(MED-TH-04.3) Outcome measurement revisited in the era of new treatment

Elimination of spontaneous bleeding is paramount for hemophilia patients of all ages. As such, prophylaxis is the standard of care for hemophilia patients with a severe bleeding phenotype. Innovation in hemostatic therapies (engineered clotting factor concentrates, FVIIIa mimetics, gene therapies, rebalancing agents) has facilitated emergence of products with the capability of sustaining individuals in at least the mild hemophilia disease range thus bolstering hemostatic protection above mere prevention of spontaneous bleeding, to the prevention of situationally abnormal bleeding with participation in more rigorous physical activities including work requirements and athletic pursuits. Assessment of bleed prevention remains a fundamental efficacy outcome for hemophilia products intended for prophylaxis; however, given the efficacy of many of these novel therapies, achieving bleed prevention is no longer an adequate outcome measure for differentiating among hemophilia products.

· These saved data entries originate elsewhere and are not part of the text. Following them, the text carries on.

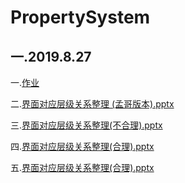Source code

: # PropertySystem

## 一.2019.8.27

一.[作业](https://github.com/HexaemeronFsk/PropertySystem/blob/master/document/%E4%BD%9C%E4%B8%9A(2019.8.27).txt)

二.[界面对应层级关系整理 (孟哥版本).pptx](https://github.com/HexaemeronFsk/PropertySystem/blob/master/document/%E7%95%8C%E9%9D%A2%E5%AF%B9%E5%BA%94%E5%B1%82%E7%BA%A7%E5%85%B3%E7%B3%BB%E6%95%B4%E7%90%86%20(%E5%AD%9F%E5%93%A5%E7%89%88%E6%9C%AC).pptx)

三.[界面对应层级关系整理(不合理).pptx](https://github.com/HexaemeronFsk/PropertySystem/blob/master/document/%E7%95%8C%E9%9D%A2%E5%AF%B9%E5%BA%94%E5%B1%82%E7%BA%A7%E5%85%B3%E7%B3%BB%E6%95%B4%E7%90%86(%E4%B8%8D%E5%90%88%E7%90%86).pptx)

四.[界面对应层级关系整理(合理).pptx](https://github.com/HexaemeronFsk/PropertySystem/blob/master/document/%E7%95%8C%E9%9D%A2%E5%AF%B9%E5%BA%94%E5%B1%82%E7%BA%A7%E5%85%B3%E7%B3%BB%E6%95%B4%E7%90%86(%E5%90%88%E7%90%86).pptx)

五.[界面对应层级关系整理(合理).pptx](https://github.com/HexaemeronFsk/PropertySystem/blob/master/document/%E8%A1%A8%E8%AE%BE%E8%AE%A1.xlsx)



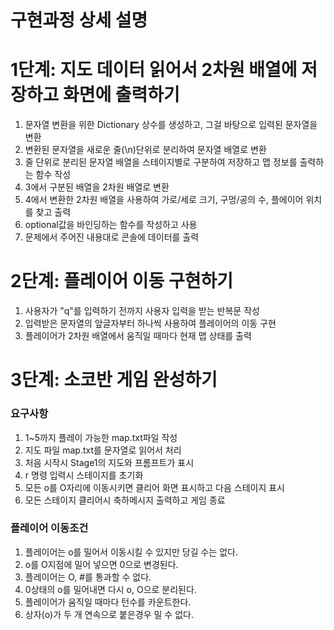 # 구현과정 상세 설명

# 1단계: 지도 데이터 읽어서 2차원 배열에 저장하고 화면에 출력하기
1. 문자열 변환을 위한 Dictionary 상수를 생성하고, 그걸 바탕으로 입력된 문자열을 변환
2. 변환된 문자열을 새로운 줄(\n)단위로 분리하여 문자열 배열로 변환
3. 줄 단위로 분리된 문자열 배열을 스테이지별로 구분하여 저장하고 맵 정보를 출력하는 함수 작성
4. 3에서 구분된 배열을 2차원 배열로 변환
5. 4에서 변환한 2차원 배열을 사용하여 가로/세로 크기, 구멍/공의 수, 플에이어 위치를 찾고 출력
6. optional값을 바인딩하는 함수를 작성하고 사용
7. 문제에서 주어진 내용대로 콘솔에 데이터를 출력

# 2단계: 플레이어 이동 구현하기
1. 사용자가 "q"를 입력하기 전까지 사용자 입력을 받는 반복문 작성
2. 입력받은 문자열의 앞글자부터 하나씩 사용하여 플레이어의 이동 구현
3. 플레이어가 2차원 배열에서 움직일 때마다 현재 맵 상태를 출력

# 3단계: 소코반 게임 완성하기
### 요구사항
1. 1~5까지 플레이 가능한 map.txt파일 작성
2. 지도 파일 map.txt를 문자열로 읽어서 처리
3. 처음 시작시 Stage1의 지도와 프롬프트가 표시
4. r 명령 입력시 스테이지를 초기화
5. 모든 o를 O자리에 이동시키면 클리어 화면 표시하고 다음 스테이지 표시
6. 모든 스테이지 클리어시 축하메시지 출력하고 게임 종료

### 플레이어 이동조건
1. 플레이어는 o를 밀어서 이동시킬 수 있지만 당길 수는 없다.
2. o를 O지점에 밀어 넣으면 0으로 변경된다.
3. 플레이어는 O, #를 통과할 수 없다.
4. 0상태의 o를 밀어내면 다시 o, O으로 분리된다.
5. 플레이어가 움직일 때마다 턴수를 카운트한다.
6. 상자(o)가 두 개 연속으로 붙은경우 밀 수 없다.
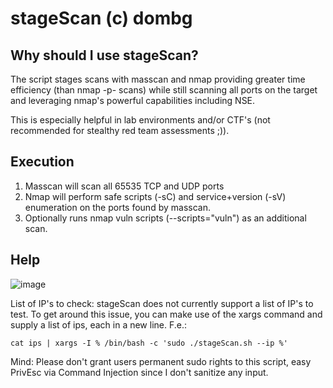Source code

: # stageScan (c) dombg

## Why should I use stageScan?

The script stages scans with masscan and nmap providing greater time efficiency (than nmap -p- scans) while still scanning all ports on the target and leveraging nmap's powerful capabilities including NSE.

This is especially helpful in lab environments and/or CTF's (not recommended for stealthy red team assessments ;)). 

## Execution

1. Masscan will scan all 65535 TCP and UDP ports
2. Nmap will perform safe scripts (-sC) and service+version (-sV) enumeration on the ports found by masscan.
3. Optionally runs nmap vuln scripts (--scripts="vuln") as an additional scan.

## Help

![image](https://user-images.githubusercontent.com/7427205/137318948-562133cc-241b-4b50-a5a6-d06d5bfcbab7.png)

List of IP's to check: stageScan does not currently support a list of IP's to test. 
To get around this issue, you can make use of the xargs command and supply a list of ips, each in a new line.
F.e.:

`cat ips | xargs -I % /bin/bash -c 'sudo ./stageScan.sh --ip %'`

Mind: Please don't grant users permanent sudo rights to this script, easy PrivEsc via Command Injection since I don't sanitize any input.
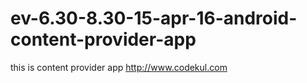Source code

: # ev-6.30-8.30-15-apr-16-android-content-provider-app
this is content provider app
http://www.codekul.com
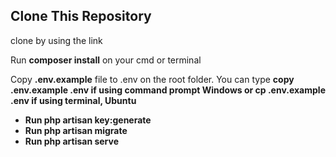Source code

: ## Clone This Repository
<p>clone by using the link</p>
<p>Run <b>composer install</b> on your cmd or terminal</p>
<p>Copy <b>.env.example</b> file to .env on the root folder. You can type <b>copy .env.example .env<b> if using command prompt Windows or cp .env.example .env if using terminal, Ubuntu</p>
<ul>
    <li>Run php artisan key:generate</li>
    <li>Run php artisan migrate</li>
    <li>Run php artisan serve</li>
</ul>

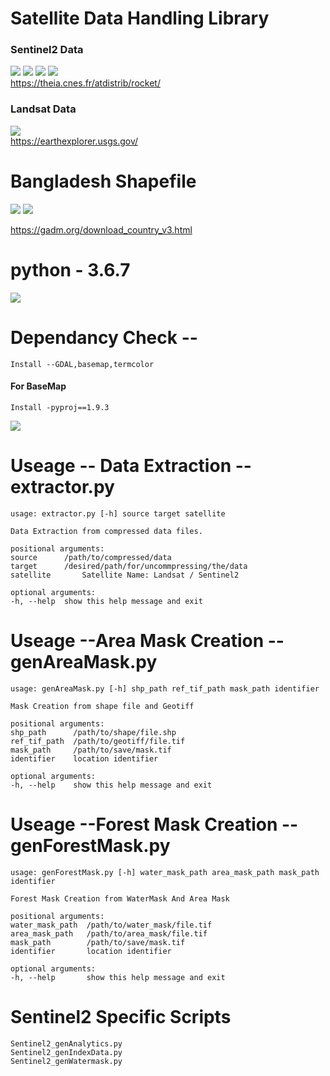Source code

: # Satellite Data Handling Library
### Sentinel2 Data
![](/src_img/cnes.ico?raw=true )
![](/src_img/esa.ico?raw=true )
![](/src_img/cop.ico?raw=true )
![](/src_img/sen.ico?raw=true )  
https://theia.cnes.fr/atdistrib/rocket/

### Landsat Data  
![](/src_img/usgs.ico?raw=true )  
https://earthexplorer.usgs.gov/
# Bangladesh Shapefile
![](/src_img/bd.ico?raw=true )
![](/src_img/qgis.ico?raw=true )

  https://gadm.org/download_country_v3.html
# python - 3.6.7 
![](/src_img/python.ico?raw=true )
    
# Dependancy Check -- 
    Install --GDAL,basemap,termcolor
#### For BaseMap
    Install -pyproj==1.9.3

![](/src_img/gdal.ico?raw=true )

# Useage -- Data Extraction -- extractor.py
    usage: extractor.py [-h] source target satellite

    Data Extraction from compressed data files.

    positional arguments:  
    source      /path/to/compressed/data
    target      /desired/path/for/uncommpressing/the/data
    satellite       Satellite Name: Landsat / Sentinel2

    optional arguments:
    -h, --help  show this help message and exit

# Useage --Area Mask Creation -- genAreaMask.py  

    usage: genAreaMask.py [-h] shp_path ref_tif_path mask_path identifier  

    Mask Creation from shape file and Geotiff  

    positional arguments:  
    shp_path      /path/to/shape/file.shp  
    ref_tif_path  /path/to/geotiff/file.tif  
    mask_path     /path/to/save/mask.tif  
    identifier    location identifier  

    optional arguments:  
    -h, --help    show this help message and exit  

# Useage --Forest Mask Creation -- genForestMask.py 
    usage: genForestMask.py [-h] water_mask_path area_mask_path mask_path identifier  

    Forest Mask Creation from WaterMask And Area Mask  

    positional arguments:  
    water_mask_path  /path/to/water_mask/file.tif  
    area_mask_path   /path/to/area_mask/file.tif  
    mask_path        /path/to/save/mask.tif  
    identifier       location identifier  

    optional arguments:  
    -h, --help       show this help message and exit  
# Sentinel2 Specific Scripts
    Sentinel2_genAnalytics.py  
    Sentinel2_genIndexData.py  
    Sentinel2_genWatermask.py   
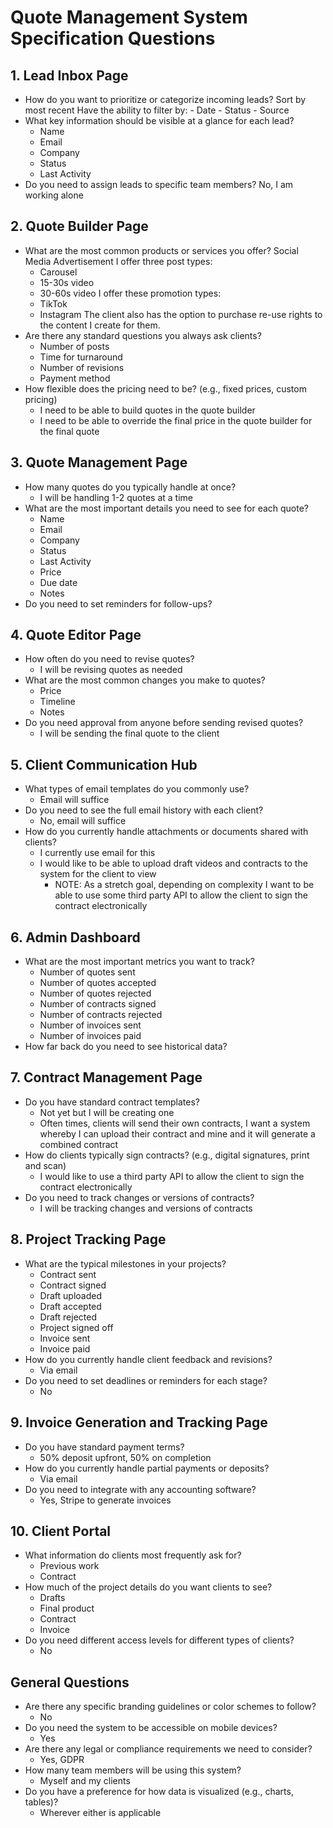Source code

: # Quote Management System Specification Questions

## 1. Lead Inbox Page
- How do you want to prioritize or categorize incoming leads?
    Sort by most recent
    Have the ability to filter by:
        - Date
        - Status
        - Source
- What key information should be visible at a glance for each lead?
    - Name
    - Email
    - Company
    - Status
    - Last Activity
- Do you need to assign leads to specific team members?
    No, I am working alone

## 2. Quote Builder Page
- What are the most common products or services you offer?
    Social Media Advertisement
    I offer three post types:
    - Carousel
    - 15-30s video
    - 30-60s video
    I offer these promotion types:
    - TikTok
    - Instagram
    The client also has the option to purchase re-use rights to the content I create for them.
- Are there any standard questions you always ask clients?
    - Number of posts
    - Time for turnaround
    - Number of revisions
    - Payment method
- How flexible does the pricing need to be? (e.g., fixed prices, custom pricing)
    - I need to be able to build quotes in the quote builder
    - I need to be able to override the final price in the quote builder for the final quote

## 3. Quote Management Page
- How many quotes do you typically handle at once?
    - I will be handling 1-2 quotes at a time
- What are the most important details you need to see for each quote?
    - Name
    - Email
    - Company
    - Status
    - Last Activity
    - Price
    - Due date
    - Notes
- Do you need to set reminders for follow-ups?

## 4. Quote Editor Page
- How often do you need to revise quotes?
    - I will be revising quotes as needed
- What are the most common changes you make to quotes?
    - Price
    - Timeline
    - Notes
- Do you need approval from anyone before sending revised quotes?
    - I will be sending the final quote to the client

## 5. Client Communication Hub
- What types of email templates do you commonly use?
    - Email will suffice
- Do you need to see the full email history with each client?
    - No, email will suffice
- How do you currently handle attachments or documents shared with clients?
    - I currently use email for this
    - I would like to be able to upload draft videos and contracts to the system for the client to view
        - NOTE: As a stretch goal, depending on complexity I want to be able to use some third party API to allow the client to sign the contract electronically

## 6. Admin Dashboard
- What are the most important metrics you want to track?
    - Number of quotes sent
    - Number of quotes accepted
    - Number of quotes rejected
    - Number of contracts signed
    - Number of contracts rejected
    - Number of invoices sent
    - Number of invoices paid
- How far back do you need to see historical data?

## 7. Contract Management Page
- Do you have standard contract templates?
    - Not yet but I will be creating one
    - Often times, clients will send their own contracts, I want a system whereby I can upload their contract and mine and it will generate a combined contract
- How do clients typically sign contracts? (e.g., digital signatures, print and scan)
    - I would like to use a third party API to allow the client to sign the contract electronically
- Do you need to track changes or versions of contracts?
    - I will be tracking changes and versions of contracts

## 8. Project Tracking Page
- What are the typical milestones in your projects?
    - Contract sent
    - Contract signed
    - Draft uploaded
    - Draft accepted
    - Draft rejected
    - Project signed off
    - Invoice sent
    - Invoice paid
- How do you currently handle client feedback and revisions?
    - Via email
- Do you need to set deadlines or reminders for each stage?
    - No

## 9. Invoice Generation and Tracking Page
- Do you have standard payment terms?
    - 50% deposit upfront, 50% on completion
- How do you currently handle partial payments or deposits?
    - Via email
- Do you need to integrate with any accounting software?
    - Yes, Stripe to generate invoices

## 10. Client Portal
- What information do clients most frequently ask for?
    - Previous work
    - Contract
- How much of the project details do you want clients to see?
    - Drafts
    - Final product
    - Contract
    - Invoice
- Do you need different access levels for different types of clients?
    - No

## General Questions
- Are there any specific branding guidelines or color schemes to follow?
    - No
- Do you need the system to be accessible on mobile devices?
    - Yes
- Are there any legal or compliance requirements we need to consider?
    - Yes, GDPR
- How many team members will be using this system?
    - Myself and my clients
- Do you have a preference for how data is visualized (e.g., charts, tables)?
    - Wherever either is applicable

The annualized bleed rate (ABR) remains the most common metric to report bleed events but has inherent logistical challenges and analytic limitations. Although bleed events can be objectively documented as with overt peri-procedural bleeding or abnormal musculoskeletal imaging, in most cases bleeding is based on subjective patient-reported/clinician-assessed symptoms, perhaps informed by a formal definition such as that published by the ISTH SSC FVIII/IX & RBD subcommittee or one defined by the trial protocol. Many factors such as the presence of hemophilic arthropathy or mechanism of acute injury, may impact whether the symptoms indicate a "true" bleed as a sign of prophylaxis failure versus an alternative etiology. Implementation of new technologies including use of point-of-care ultrasound provide valuable tools for increasing assessment objectivity, however, are still hampered by several logistical challenges.

Direct comparison between and among prophylaxis therapeutics for hemophilia is needed across all age ranges and prior factor concentrate exposure groups to better differentiate the efficacy, therapeutic burden, treatment-related risk profile, and impacts on quality of life and the concept of a “disease-free” mindset. In our youngest hemophilia cohort now initiating primary prophylaxis, bleed prevention, potential alteration of the risk of clotting factor alloantibody development “inhibitors” due to the infrequent cadence of factor exposures, and natural history of musculoskeletal changes will be critical outcomes to follow longitudinally.